- Görev
Materyalin tamamında "greatest" ifadesini "highest" ile değiştirip satırları yeniden yazın ve geri kalan her şeyi olduğu gibi bırakın. Resimleri cevaba almayın.

- Grafiğe dökülmüş veri görselleri
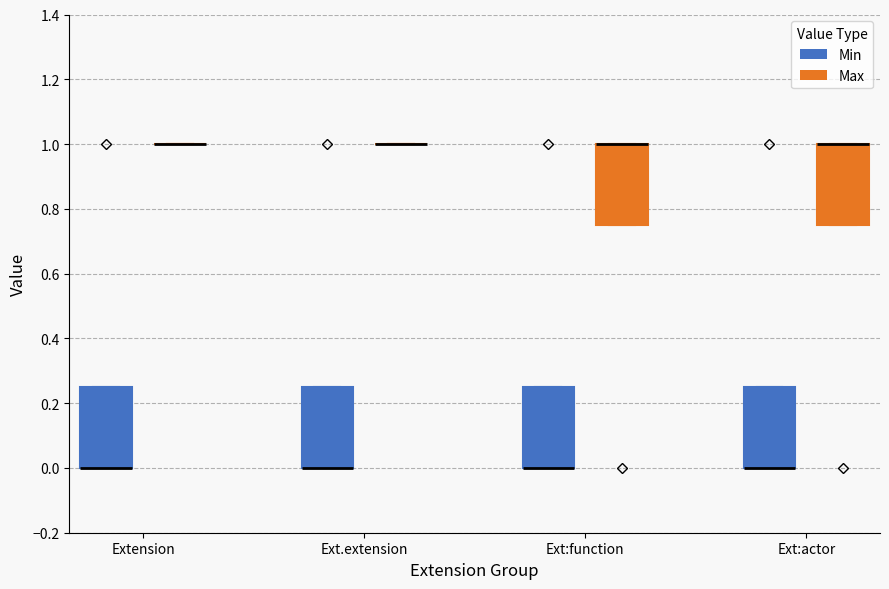

Reading left to right, read every box against the y-axis: the position of its median line, the range the box covers, and the ends of its whiskers. The values are not printed on the chart, so give them approximately, as read against the axis.

Extension (Min): median 0.00 (drawn on the box's lower edge), box 0.00 to 0.26, whiskers 0.00 to 0.26
Extension (Max): box collapsed to a line at 1.00, whiskers 1.00 to 1.00
Ext.extension (Min): median 0.00 (drawn on the box's lower edge), box 0.00 to 0.26, whiskers 0.00 to 0.26
Ext.extension (Max): box collapsed to a line at 1.00, whiskers 1.00 to 1.00
Ext:function (Min): median 0.00 (drawn on the box's lower edge), box 0.00 to 0.26, whiskers 0.00 to 0.26
Ext:function (Max): median 1.00 (drawn on the box's upper edge), box 0.76 to 1.00, whiskers 0.76 to 1.00
Ext:actor (Min): median 0.00 (drawn on the box's lower edge), box 0.00 to 0.26, whiskers 0.00 to 0.26
Ext:actor (Max): median 1.00 (drawn on the box's upper edge), box 0.76 to 1.00, whiskers 0.76 to 1.00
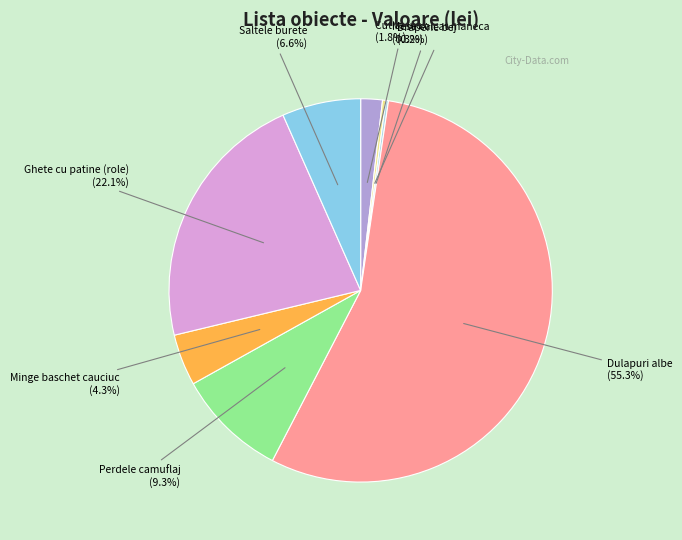

To the nearest percent, what is the difference between the largest and smallest slice percentages?

55%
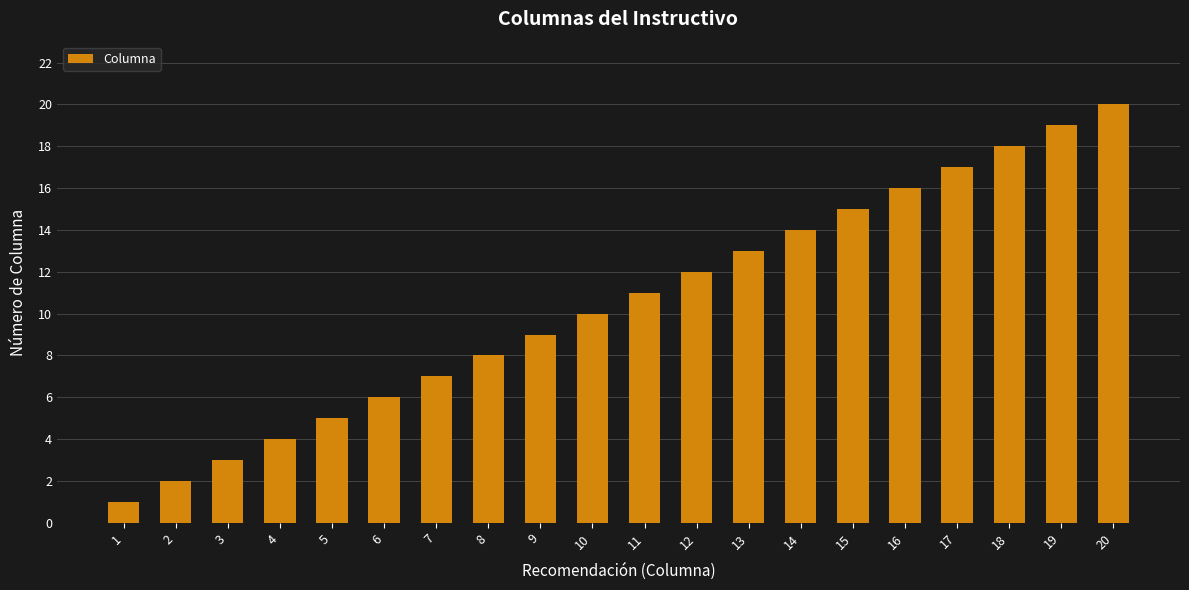

What is the value of the 4th bar from the left?

4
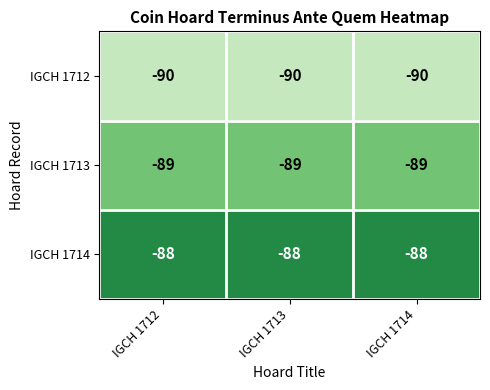

What is the greatest value displayed?

-88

- Alıştırmanın sonucu
Reading left to right, read every box against the y-axis: the position of its median line, the range the box covers, and the ends of its whiskers. The values are not printed on the chart, so give them approximately, as read against the axis.

Extension (Min): median 0.00 (drawn on the box's lower edge), box 0.00 to 0.26, whiskers 0.00 to 0.26
Extension (Max): box collapsed to a line at 1.00, whiskers 1.00 to 1.00
Ext.extension (Min): median 0.00 (drawn on the box's lower edge), box 0.00 to 0.26, whiskers 0.00 to 0.26
Ext.extension (Max): box collapsed to a line at 1.00, whiskers 1.00 to 1.00
Ext:function (Min): median 0.00 (drawn on the box's lower edge), box 0.00 to 0.26, whiskers 0.00 to 0.26
Ext:function (Max): median 1.00 (drawn on the box's upper edge), box 0.76 to 1.00, whiskers 0.76 to 1.00
Ext:actor (Min): median 0.00 (drawn on the box's lower edge), box 0.00 to 0.26, whiskers 0.00 to 0.26
Ext:actor (Max): median 1.00 (drawn on the box's upper edge), box 0.76 to 1.00, whiskers 0.76 to 1.00

To the nearest percent, what is the difference between the largest and smallest slice percentages?

55%

What is the value of the 4th bar from the left?

4

What is the highest value displayed?

-88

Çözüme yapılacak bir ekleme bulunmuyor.